Quoted text:
_ _ _
Philippic 3

Demosthenes

Demosthenes. Vol. I. Olynthiacs, Philippics, Minor Public Speeches, Speech Against Leptines, I-XVII, XX. Vince, J. H., translator. Cambridge, MA: Harvard University Press, 1930 (printing).

As for the fact, then, that Philip rose to greatness from small and humble beginnings, that the Greek states are mutually disloyal and factious, and that the increase of Philip’s power in the past was a far greater miracle than the completion of his conquests now that he has already gained so much, these and all such topics on which I might expatiate, I will pass over in silence.

I observe, however, that all men, and you first of all, have conceded to him something which has been the occasion of every war that the Greeks have ever waged. And what is that? The power of doing what he likes, of calmly plundering and stripping the Greeks one by one, and of attacking their cities and reducing them to slavery.

Yet your hegemony in Greece lasted seventy-five years, that of Sparta twenty-nine, and in these later times Thebes too gained some sort of authority after the battle of Leuctra. But neither to you nor to the Thebans nor to the Lacedaemonians did the Greeks ever yet, men of Athens, concede the right of unrestricted action, or anything like it.

On the contrary, when you, or rather the Athenians of that day, were thought to be showing a want of consideration in dealing with others, all felt it their duty, even those who had no grievance against them, to go to war in support of those who had been injured; and again, when the Lacedaemonians had risen to power and succeeded to your position of supremacy, and when they set to work to encroach on others and interfered unduly with the established order of things, all the Greeks were up in arms, even those who had no grievance of their own.

Why need I refer to the other states? Nay, we ourselves and the Lacedaemonians, though at the outset we could not have specified any wrong at each other’s hands, thought it our duty to fight on account of wrongs which we saw the other states suffering. Yet all the faults committed by the Lacedaemonians in those thirty years, and by our ancestors in their seventy years of supremacy, are fewer, men of Athens, than the wrongs which Philip has done to the Greeks in the thirteen incomplete years in which he has been coming to the top—or rather, they are not a fraction of them.
_ _ _
Dataset section:
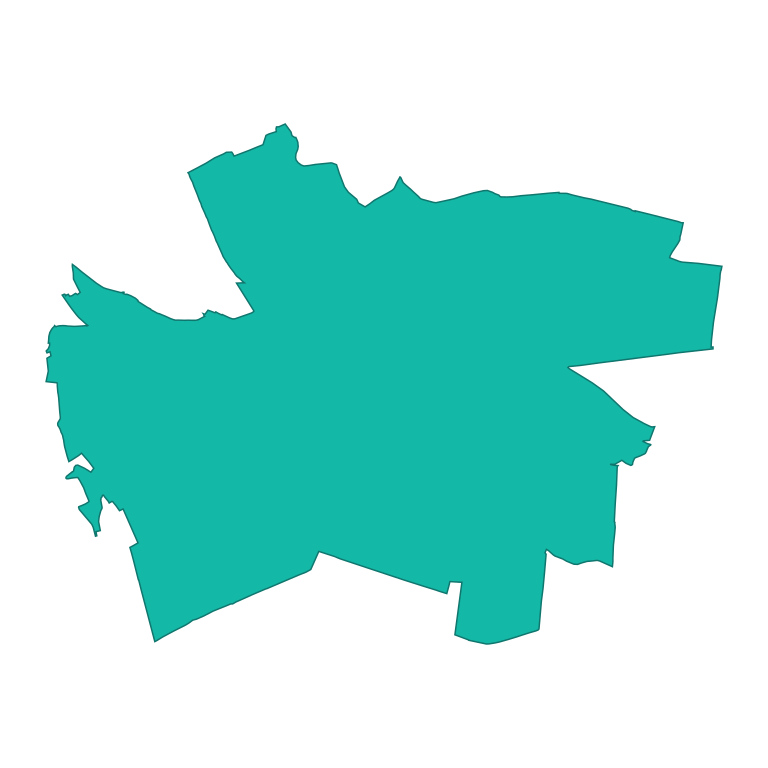 Nufaru, Tulcea, Romania (Robinson projection)
{"feature_id": "2599482B16280673296012", "entity_name": "Nufaru", "entity_type": "district", "adm_level": 2, "iso_a3": "ROU", "parent_name": "Romania", "parent_adm1": "Tulcea", "projection": "robinson", "projection_center": [28.921, 45.135], "detail": "fine", "context": "isolated", "style": "filled", "palette": "teal", "viewbox_px": 768, "rotation_deg": 0, "n_neighbors": 0, "source": "geoboundaries", "source_scale": "gbopen_adm2", "svg_char_len": 5992}
<svg xmlns="http://www.w3.org/2000/svg" viewBox="0 0 768 768"><path d="M196.3,168.4L188.0,172.7L189.1,174.3L189.6,176.2L190.5,178.4L192.6,182.3L193.8,186.0L197.2,194.3L199.5,200.6L200.8,203.2L201.8,206.6L204.7,212.9L206.3,216.9L207.4,218.7L209.4,224.4L211.6,230.2L212.6,232.0L214.5,236.3L216.3,241.3L217.1,242.7L222.2,254.2L223.1,256.5L225.7,260.7L226.4,261.9L227.4,263.1L228.1,264.4L230.7,268.2L234.3,272.8L235.2,274.3L236.1,275.4L237.0,276.4L239.7,278.5L242.5,281.3L244.4,282.8L236.5,283.1L253.7,310.6L253.9,311.2L253.0,312.1L251.5,313.0L249.0,313.9L235.5,318.6L234.4,318.9L232.5,318.9L229.6,317.9L222.2,314.5L222.0,314.8L221.2,314.7L217.7,313.0L215.8,311.9L215.0,312.8L210.6,311.1L208.0,310.2L205.1,314.2L204.7,314.2L203.3,313.7L203.9,314.6L203.9,315.4L204.1,316.0L204.6,316.4L198.3,319.7L195.9,320.3L192.6,320.3L188.1,320.2L184.6,320.3L177.8,320.1L175.7,320.2L173.6,319.7L170.8,318.7L165.1,316.1L162.1,314.9L160.3,314.1L159.0,313.6L157.7,313.4L150.9,309.7L150.8,309.3L150.3,308.9L147.6,307.5L138.1,301.5L138.0,300.5L135.4,298.2L130.7,295.7L126.8,294.2L126.2,294.5L125.3,294.3L123.2,293.5L124.0,292.3L123.2,292.1L121.3,292.6L120.5,292.5L112.8,290.5L106.5,288.8L103.6,287.8L101.1,286.3L96.4,283.2L81.8,271.9L76.3,267.3L72.4,264.4L72.3,265.3L72.3,266.0L72.6,268.4L73.3,272.9L73.5,279.1L77.4,287.0L80.2,292.4L79.0,293.4L77.4,294.6L75.7,293.4L74.7,293.9L71.8,295.8L69.6,296.2L68.3,294.3L66.1,295.1L65.7,295.7L65.0,294.4L64.2,294.2L62.2,295.1L68.9,304.8L71.7,308.7L75.7,313.9L77.7,316.3L79.0,317.7L85.3,323.4L87.8,325.5L86.8,326.0L86.2,325.5L83.4,325.9L76.9,326.3L74.1,326.4L67.1,326.0L65.4,325.7L62.8,325.6L59.5,325.8L57.9,326.1L55.8,326.7L54.6,325.6L54.2,326.5L52.8,327.8L51.6,329.3L49.8,332.6L48.9,336.2L48.6,340.4L48.3,343.1L49.6,343.1L49.6,345.5L48.3,348.7L46.2,351.0L47.0,352.9L50.0,351.8L51.0,355.8L46.9,358.3L48.3,371.1L46.1,381.6L57.0,382.8L57.3,383.9L57.3,386.1L57.8,392.1L58.3,394.9L58.7,398.0L59.7,411.2L60.3,417.1L60.3,418.2L60.2,418.8L59.7,419.7L58.0,422.5L57.7,423.5L57.8,425.1L58.0,425.7L58.8,426.8L59.9,428.8L60.6,430.6L61.1,432.3L61.9,433.8L62.6,435.4L63.0,437.5L63.6,439.9L64.0,442.8L64.6,446.5L67.2,456.3L68.9,461.6L71.7,460.0L78.7,455.5L81.5,453.2L88.8,461.6L93.8,468.3L90.9,472.2L84.4,468.2L77.8,465.1L75.8,465.4L74.3,467.2L73.5,471.1L71.5,472.5L71.5,472.4L66.7,476.2L66.0,477.3L66.0,478.2L66.5,478.7L68.1,478.8L72.5,477.9L72.5,478.0L74.8,477.7L77.8,477.5L79.9,480.7L83.7,487.8L85.8,493.6L88.2,499.2L89.0,501.4L88.3,502.1L85.5,503.9L82.1,505.4L78.8,506.7L78.6,507.3L79.3,509.5L91.8,524.3L93.2,527.3L95.5,536.2L96.8,535.8L96.0,531.7L100.3,530.6L99.1,524.3L98.6,521.5L99.1,517.1L99.3,516.1L100.8,510.7L101.9,508.6L102.1,507.8L101.9,506.4L100.7,500.0L100.8,500.0L101.0,499.1L101.0,497.9L101.8,497.2L102.3,495.8L102.5,495.4L103.2,495.1L103.6,495.3L104.4,496.6L108.2,501.2L109.2,503.0L112.0,501.4L112.7,501.7L116.1,505.8L119.5,510.7L123.1,509.0L138.0,542.9L132.6,546.0L129.9,547.4L131.5,552.9L133.4,560.0L138.4,579.9L138.7,580.0L141.2,589.9L154.8,641.6L156.6,640.7L162.8,636.9L173.6,631.1L185.7,625.0L189.1,622.9L192.7,620.2L196.6,619.1L203.9,615.9L213.1,611.1L231.1,603.8L231.9,604.0L232.5,603.9L232.9,603.8L235.9,602.0L240.0,600.2L252.9,594.4L265.8,588.9L266.7,588.7L298.3,575.2L306.1,572.1L309.6,570.2L310.8,569.5L318.8,551.4L334.0,556.3L340.1,558.8L404.6,580.2L422.5,585.9L436.0,590.1L439.1,591.2L446.8,593.6L448.4,587.6L448.7,586.6L449.9,581.6L461.9,582.3L454.9,634.8L467.2,639.4L468.7,640.0L468.9,640.1L468.9,640.3L486.4,644.0L489.0,643.9L495.2,642.9L499.3,642.0L508.8,639.3L517.6,636.6L520.8,635.5L529.6,632.7L535.9,630.9L538.1,630.0L538.8,629.3L539.0,628.7L541.4,601.0L543.0,588.6L544.6,571.6L546.1,554.2L545.0,552.8L546.4,549.4L548.5,550.6L553.3,554.9L555.1,556.1L562.8,559.0L566.6,561.2L573.9,564.2L577.6,564.4L581.7,562.9L587.1,561.4L591.7,561.0L597.0,560.4L599.2,560.8L611.1,566.1L612.4,566.7L612.9,561.7L612.9,558.1L613.4,545.3L614.6,534.3L615.2,527.6L615.1,526.1L614.8,523.4L614.8,522.8L614.9,522.3L614.3,521.8L615.2,504.3L616.5,485.1L617.2,467.3L617.6,466.1L618.0,465.6L613.9,465.3L610.7,464.5L610.8,464.2L614.5,464.4L621.9,460.3L626.0,463.3L630.8,465.4L631.7,465.1L632.5,464.4L632.9,462.1L634.4,458.6L635.2,457.8L640.2,455.9L643.2,454.5L644.5,453.9L645.3,453.3L645.7,452.7L646.4,451.4L647.0,449.7L648.4,446.6L650.3,445.3L650.8,444.8L650.4,444.4L647.6,443.7L643.0,441.5L643.4,440.8L649.6,440.3L654.7,426.7L652.7,426.9L651.1,426.8L649.5,426.1L644.4,423.7L633.1,417.5L623.0,409.5L603.6,391.0L592.3,382.9L569.1,368.6L567.9,367.5L568.8,366.6L580.8,365.4L599.8,362.8L667.0,354.3L678.9,352.7L713.0,348.9L713.0,347.0L711.1,347.1L711.5,340.0L713.5,322.0L717.5,297.5L719.9,278.4L720.1,274.5L720.7,271.1L721.2,270.0L721.9,266.3L698.5,263.4L682.1,262.1L679.3,261.4L669.6,257.7L670.2,255.6L672.3,251.8L677.9,243.5L679.8,240.0L680.0,236.9L680.8,234.1L683.2,222.8L681.3,222.7L678.3,221.6L646.7,213.6L635.2,210.8L635.2,211.5L631.7,210.3L630.8,209.4L628.0,208.2L591.0,199.1L584.1,197.8L572.4,195.0L566.9,193.4L559.2,193.3L559.0,192.4L548.8,193.2L531.1,194.9L521.3,195.7L512.5,196.8L506.7,197.0L501.1,196.9L499.8,196.4L499.2,195.4L498.8,195.1L495.0,193.7L492.7,192.4L487.4,190.5L483.5,190.7L473.8,192.8L461.9,196.1L454.0,198.8L445.4,200.7L436.0,202.7L433.5,202.4L421.4,199.1L420.3,198.4L419.4,197.6L418.7,196.7L413.4,191.9L410.7,189.3L405.9,185.2L403.1,182.6L400.8,177.6L400.2,177.0L399.8,177.0L399.6,177.7L397.6,181.2L394.7,187.4L393.8,188.9L391.9,190.5L388.7,192.4L374.3,200.3L369.9,203.7L365.1,206.9L358.4,203.0L356.7,199.3L348.4,192.3L344.5,186.9L339.1,172.8L337.9,168.9L336.5,164.7L332.0,163.0L330.9,162.9L315.1,164.5L309.1,165.5L303.9,166.0L301.2,165.0L298.0,162.6L296.1,160.0L295.6,157.3L296.0,153.6L297.7,149.5L298.2,146.5L297.8,142.2L296.7,139.3L295.8,137.4L294.8,137.5L292.0,135.7L291.0,132.0L285.2,124.0L278.8,126.8L276.5,126.9L276.0,128.8L276.3,131.6L268.6,134.1L266.0,135.4L263.0,144.7L254.8,148.0L249.3,150.3L234.1,156.1L232.8,153.6L231.7,152.1L226.3,152.3L223.8,153.8L214.6,157.9L205.7,163.4L196.3,168.4Z" fill="#14b8a6" stroke="#0f766e" stroke-width="1.5"/></svg>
_ _ _
Objectives:
a: In the Philippic 3 text, copy the passage between "Demosthenes. Vol. I." and "Press, 1930 (printing).", inclusive, substituting "Cambridge, Massachusetts" for "Cambridge, MA".
b: According to the Philippic 3 text, after which battle did Thebes gain some sort of authority?
The data above is separate from the Philippic 3 text.

Solutions:
a:
Demosthenes. Vol. I. Olynthiacs, Philippics, Minor Public Speeches, Speech Against Leptines, I-XVII, XX. Vince, J. H., translator. Cambridge, Massachusetts: Harvard University Press, 1930 (printing).

b: The battle of Leuctra.